Another secret that I discovered here, near Begnas lake is that at 6;30 am on a clear day, the snow-capped mountains of the Himalayas turn a majestic shade of pink.
After completing the vipassina I felt as though I had learnt more about myself, the world, and others in those ten days than I had learnt my entire life. It was here that I felt even more ready to leave needless anxieties behind and push myself and the theories of basic psychology to the limit. If fear was only an emotion, and emotions can be controlled by the mind then I was prepared to test exactly how much I had personally developed during my stay up in the mountains.
In many travel guides you are advised to take tourist buses where ever possible and considering I was a lone, female traveller I had taken this advice. To give you some idea of what travelling by road is like in Nepal…..its terrifying. Drivers of every vehicle drive fast, they beep loud, and seem to enjoy playing chicken as wheels spin around winding, narrow mountain cliff edges.
However true this was, I decided to travel on the rickety, old and battered local bus. Not only did I haggle my bus fair but climbed on top of the bus to travel on the roof!
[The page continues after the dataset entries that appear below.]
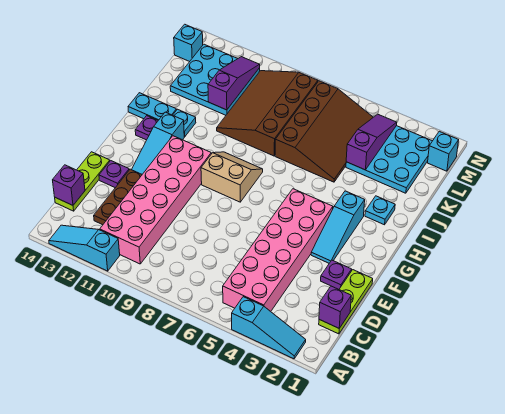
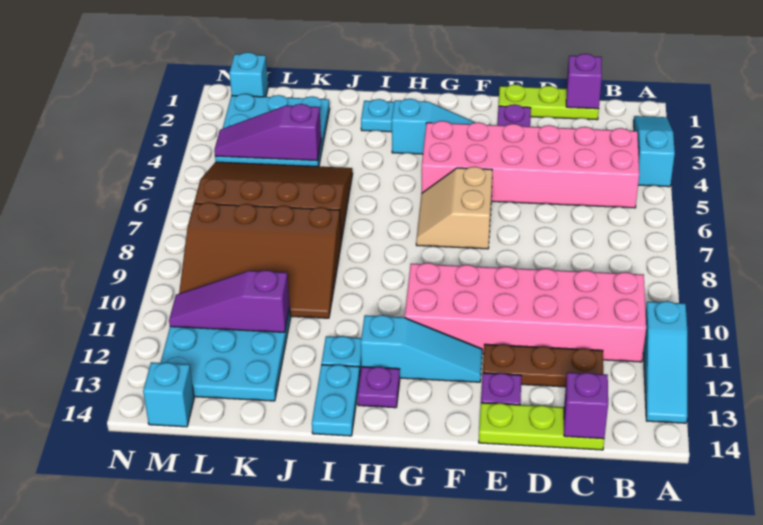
tan 2x2 slope [201,152,263,202] -> tan 2x2 slope moved to [416,167,492,249]

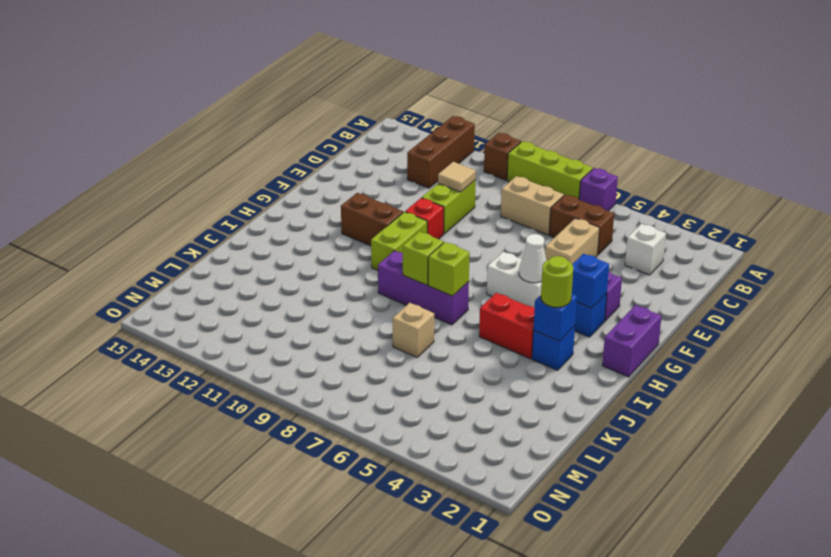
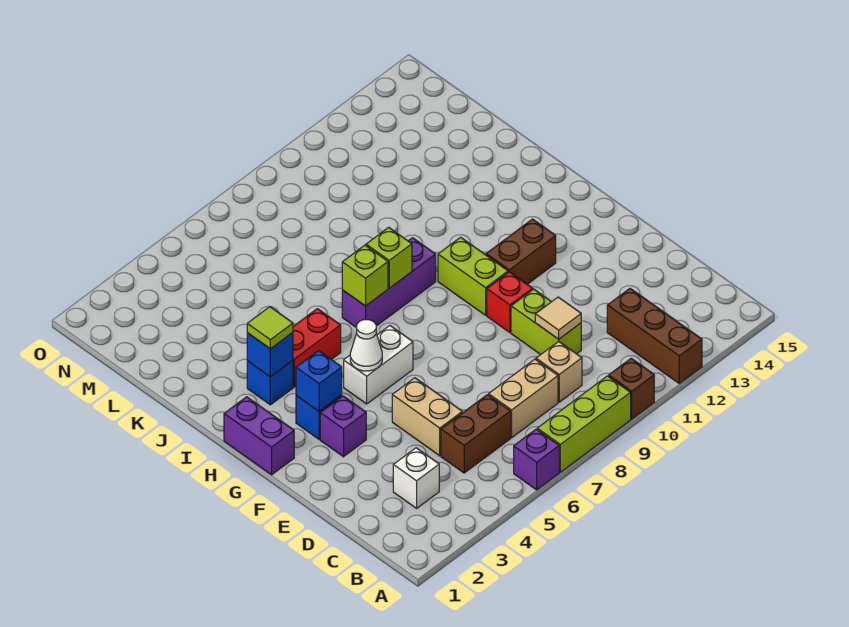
lime 1x1 round brick [541,256,573,307] -> lime 1x1 tile [247,307,293,349]
tan 1x1 brick [393,303,434,357] -> tan 1x1 brick moved to [536,341,582,402]

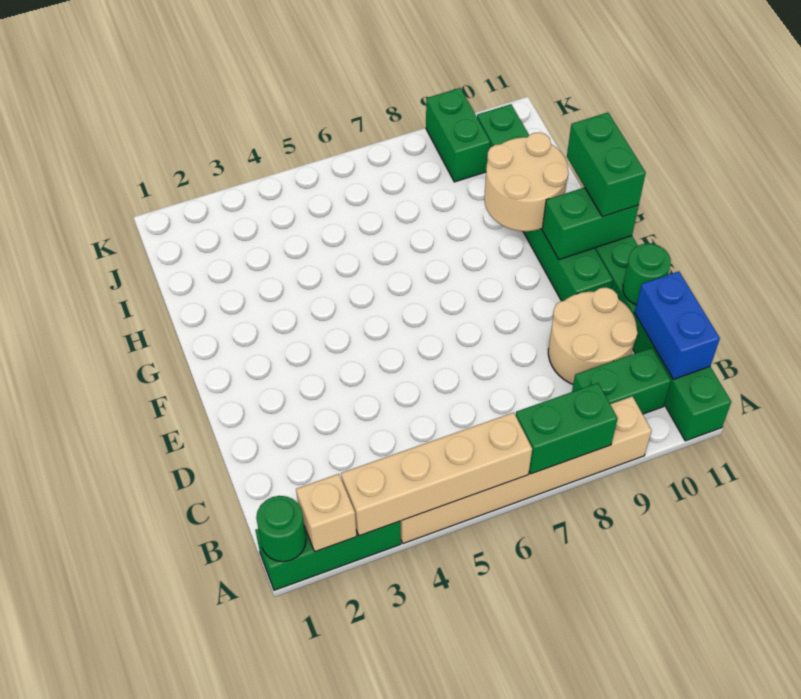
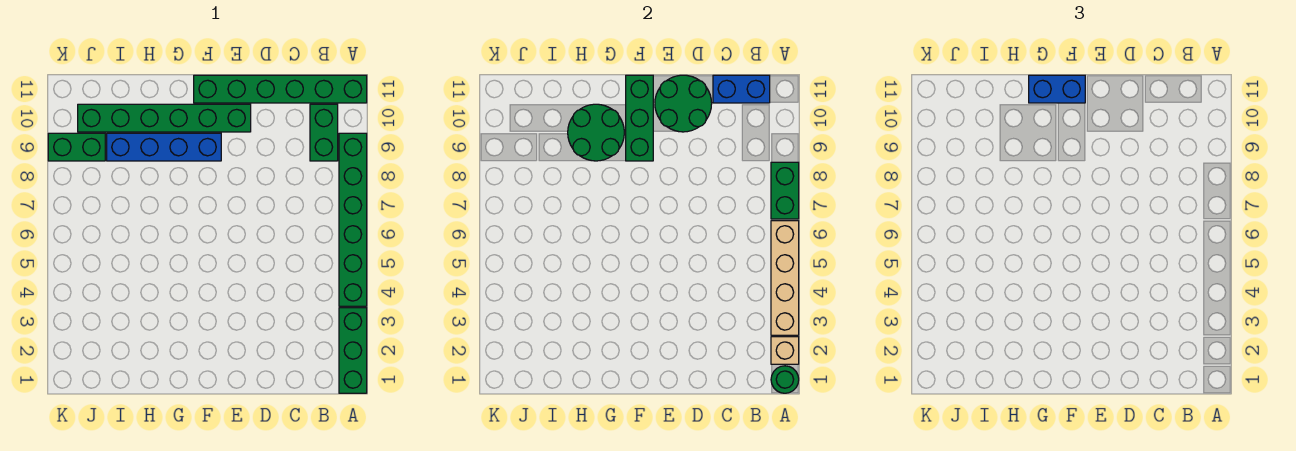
tan 1x6 brick [400,396,652,543] -> green 1x6 brick [339,133,367,306]
tan 2x2 round brick [548,287,638,384] -> none
green 1x1 round brick [623,243,671,305] -> green 2x2 round brick [655,75,712,132]
none -> blue 1x4 brick [107,133,221,161]
green 1x2 brick [542,187,639,260] -> green 1x3 brick [626,75,653,161]
green 1x2 brick [567,113,646,217] -> blue 1x2 brick [1029,75,1085,103]
tan 2x2 round brick [484,132,569,231] -> green 2x2 round brick [568,104,624,161]

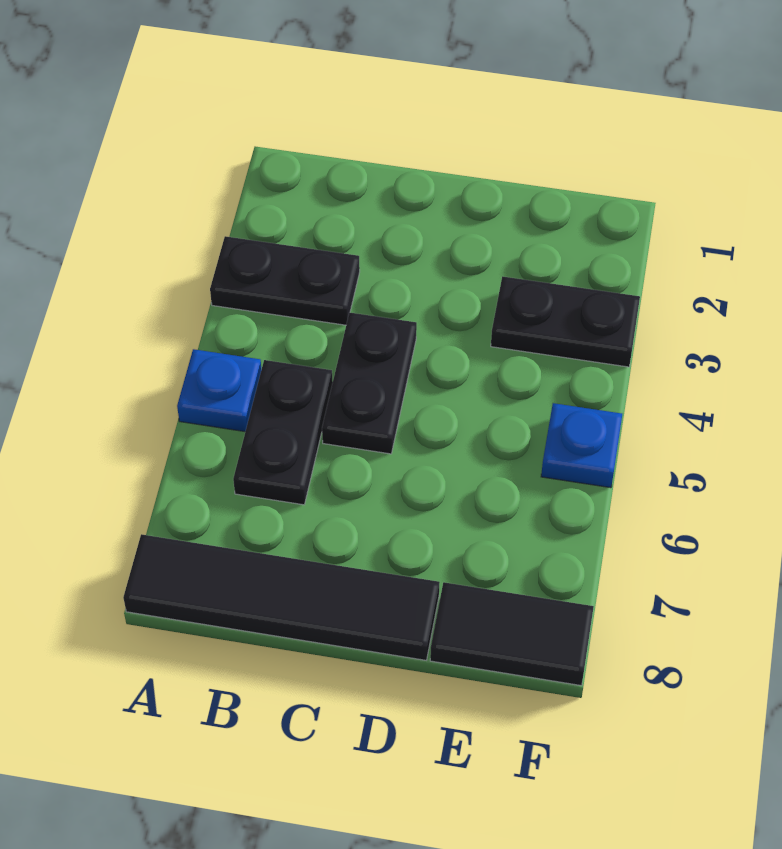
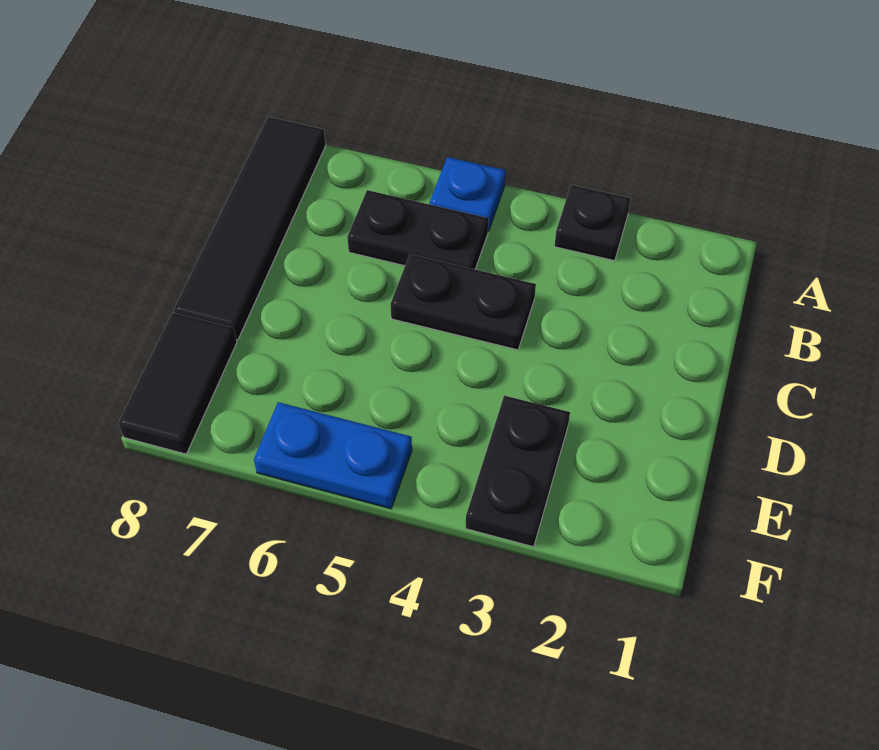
black 1x2 plate [210,236,360,325] -> black 1x1 plate [554,185,631,261]
blue 1x1 plate [541,403,622,488] -> blue 1x2 plate [254,402,412,509]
There are no seats, no belts, no hand rails…just your rucksack to sit on and a sturdy balance.
I shared this hair raising journey with a few guys from a Iran and some from Germany. Together we clung on to the roof top for dear life using each other to balance. Nepal has become famous for its electricity wires draped above the streets which became an exhilarating experience as we continually had to duck our heads and sometimes our bodies to avoid decapitation!
Throughout my journey I experienced some amazing, exciting, and pure terrifying activities that I look back on fondly and proudly. some of these activities included white water rafting and absailing down water falls...
….Paragluiding off a clifftop to fly with an endangered bird of pray…
….Riding elephants in the jungle….
….and bungee jumping off one of the tallest canyons in Asia…
It was here, that fear taught me what freedom felt like. It was scary…but, it also took my breath away. I learnt in that moment that there isn’t anything you can’t do if you put your mind to it, and that maybe sometimes in life the scariest parts can be the most rewarding.
Now, nearly 6 months after my travels I can honestly say that in no way am I fearless, infact I think I am now even more aware of my real fears in life. Since coming back I have used my experiences whilst travelling to learn how to distinguish between the fears that are still yet to be faced and those which are completely needless. Why waste your time worrying or fearing something that is out of your control when you could be spending that time being happy and accepting that not everything needs to be controlled? Im still trying to tell myself this every day.
I will now leave you with the biggest secret that I descovered on my journey:
One day I sat staring at the mountains next to a monk. We talked about life, enlightenment, people and the natural beauty we have all around us in the world no matter what country we are from. Before he left, he got up, brushed the dust of his robes and said; “live your life and be prepared, yes, but do not be over-prepared in life or you will actually miss the part called ‘living'”.